First implementation will provide for emergency stop
Second implementation will provide for degraded mode management
Third implementation will provide for dynamic mode management depending on load
The FT controller will collect low level information on tasks progress and survey their lifeliness. It will signal abnormal behaviors detected and possibly activate emergency tasks.
In this first step, active collaboration with the development of scheduling and QoS components in WP4 and WP6 will be necessary.
WP4 will provide error signaling and deadline miss at kernel level
WP5 will provide high level dynamic scheduling necessary to implement dynamic reconfiguration, it will also provide information about anticipated scheduling miss so that dynamic reconfiguration can alleviate load.
Functioanalities will be added in the design tool :
Specification of fault-tolerance constraints for redundancy
The building tool will be extended in order to permit the implementation of distributed redundant tasks. It will also instanciate communication controllers to be developed in common with the OCERA communication components
Code generation for redundancy management will be added
The Application FT-monitor will be enriched and a new component a task redundancy manager will be added
4th implementation will provide for dynamic redundancy management (activation or deactivation of redundancy for certain tasks depending on workload)
Task Redundancy Manager
The task redundancy manager will monitor redundancy management. It will synchronize, activate and deactivate replicas. Passive redundancy will be implemented
The FT controller will collect low level information on tasks progress and survey their lifeliness.
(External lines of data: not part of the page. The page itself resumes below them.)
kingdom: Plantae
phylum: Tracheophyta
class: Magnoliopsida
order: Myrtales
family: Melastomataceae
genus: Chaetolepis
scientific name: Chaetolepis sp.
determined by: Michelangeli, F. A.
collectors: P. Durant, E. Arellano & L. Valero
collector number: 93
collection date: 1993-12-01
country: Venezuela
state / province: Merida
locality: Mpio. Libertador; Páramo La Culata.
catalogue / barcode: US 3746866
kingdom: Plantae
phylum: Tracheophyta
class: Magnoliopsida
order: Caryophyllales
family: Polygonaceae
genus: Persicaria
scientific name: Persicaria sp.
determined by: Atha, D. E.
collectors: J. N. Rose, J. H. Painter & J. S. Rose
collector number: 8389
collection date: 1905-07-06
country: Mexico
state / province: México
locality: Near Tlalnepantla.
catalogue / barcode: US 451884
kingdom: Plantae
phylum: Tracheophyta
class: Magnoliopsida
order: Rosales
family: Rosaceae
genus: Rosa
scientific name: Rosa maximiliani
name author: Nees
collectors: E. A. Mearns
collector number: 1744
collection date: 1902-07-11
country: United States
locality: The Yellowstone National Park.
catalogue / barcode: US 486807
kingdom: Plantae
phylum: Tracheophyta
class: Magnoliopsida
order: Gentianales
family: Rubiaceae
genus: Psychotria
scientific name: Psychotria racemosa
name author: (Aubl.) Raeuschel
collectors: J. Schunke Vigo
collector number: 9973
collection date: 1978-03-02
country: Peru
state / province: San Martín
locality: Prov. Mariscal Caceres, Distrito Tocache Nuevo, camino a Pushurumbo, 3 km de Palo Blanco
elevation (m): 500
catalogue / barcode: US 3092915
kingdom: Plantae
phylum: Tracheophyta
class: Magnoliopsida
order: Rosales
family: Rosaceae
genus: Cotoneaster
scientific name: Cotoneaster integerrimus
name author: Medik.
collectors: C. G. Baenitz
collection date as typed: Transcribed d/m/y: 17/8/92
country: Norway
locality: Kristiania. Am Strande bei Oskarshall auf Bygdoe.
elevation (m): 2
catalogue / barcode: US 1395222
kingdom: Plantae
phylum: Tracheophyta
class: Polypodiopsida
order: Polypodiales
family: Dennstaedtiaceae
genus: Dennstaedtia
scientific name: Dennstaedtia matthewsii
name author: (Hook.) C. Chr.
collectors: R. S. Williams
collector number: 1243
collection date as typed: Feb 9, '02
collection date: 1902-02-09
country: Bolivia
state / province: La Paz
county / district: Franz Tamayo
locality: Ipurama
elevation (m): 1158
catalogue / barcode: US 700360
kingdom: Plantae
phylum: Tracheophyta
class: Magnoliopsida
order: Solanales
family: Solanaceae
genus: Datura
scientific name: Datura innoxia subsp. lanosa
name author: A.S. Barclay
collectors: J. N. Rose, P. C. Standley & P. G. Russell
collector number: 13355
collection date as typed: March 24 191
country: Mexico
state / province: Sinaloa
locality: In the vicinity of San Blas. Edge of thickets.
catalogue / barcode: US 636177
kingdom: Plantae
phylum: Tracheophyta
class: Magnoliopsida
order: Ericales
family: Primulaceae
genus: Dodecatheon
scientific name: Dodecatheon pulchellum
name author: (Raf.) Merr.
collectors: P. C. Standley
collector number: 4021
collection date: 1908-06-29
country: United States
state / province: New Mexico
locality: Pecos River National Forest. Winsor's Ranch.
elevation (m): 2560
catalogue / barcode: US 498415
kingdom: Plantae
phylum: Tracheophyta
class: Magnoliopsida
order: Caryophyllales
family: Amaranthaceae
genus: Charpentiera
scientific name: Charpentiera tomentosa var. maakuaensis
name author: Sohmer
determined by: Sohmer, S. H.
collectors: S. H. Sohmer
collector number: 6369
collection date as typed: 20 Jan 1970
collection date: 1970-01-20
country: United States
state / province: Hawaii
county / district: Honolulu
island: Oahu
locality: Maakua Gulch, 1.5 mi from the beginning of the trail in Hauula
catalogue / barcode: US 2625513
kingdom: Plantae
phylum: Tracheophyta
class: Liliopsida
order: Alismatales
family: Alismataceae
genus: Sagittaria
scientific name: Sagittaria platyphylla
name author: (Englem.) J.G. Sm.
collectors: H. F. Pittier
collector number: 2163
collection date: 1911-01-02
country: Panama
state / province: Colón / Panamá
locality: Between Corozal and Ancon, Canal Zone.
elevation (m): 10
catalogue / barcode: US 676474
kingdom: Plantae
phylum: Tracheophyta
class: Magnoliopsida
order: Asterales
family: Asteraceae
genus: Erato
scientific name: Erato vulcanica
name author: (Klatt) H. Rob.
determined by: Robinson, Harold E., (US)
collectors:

It will also provide reflexive information on the tasks implementing fault-tolerant mechanisms.
This component will locally monitor interactions of a local replica of a task with the Task Redundancy manager. It will operate chekpointing, and local activation / deactivation of a replica.
The implementation of redundancy mechanisms requires that data synchronisation over a distributed network can be achieved. This implies either a specific design approach (Time Triggered Systems) or the implementation of specific distributed synchronisation protocols between replicas.
In this second step active collaboration with the development of communications components in WP7 will be necessary in addition to already existing collaboration with other components. In particular fail-safe communications will have to be implemented and a checkpointing algorithm will have to be chosen and implemented. A temporal synchronization model will have to be defined in collaboration with WP4.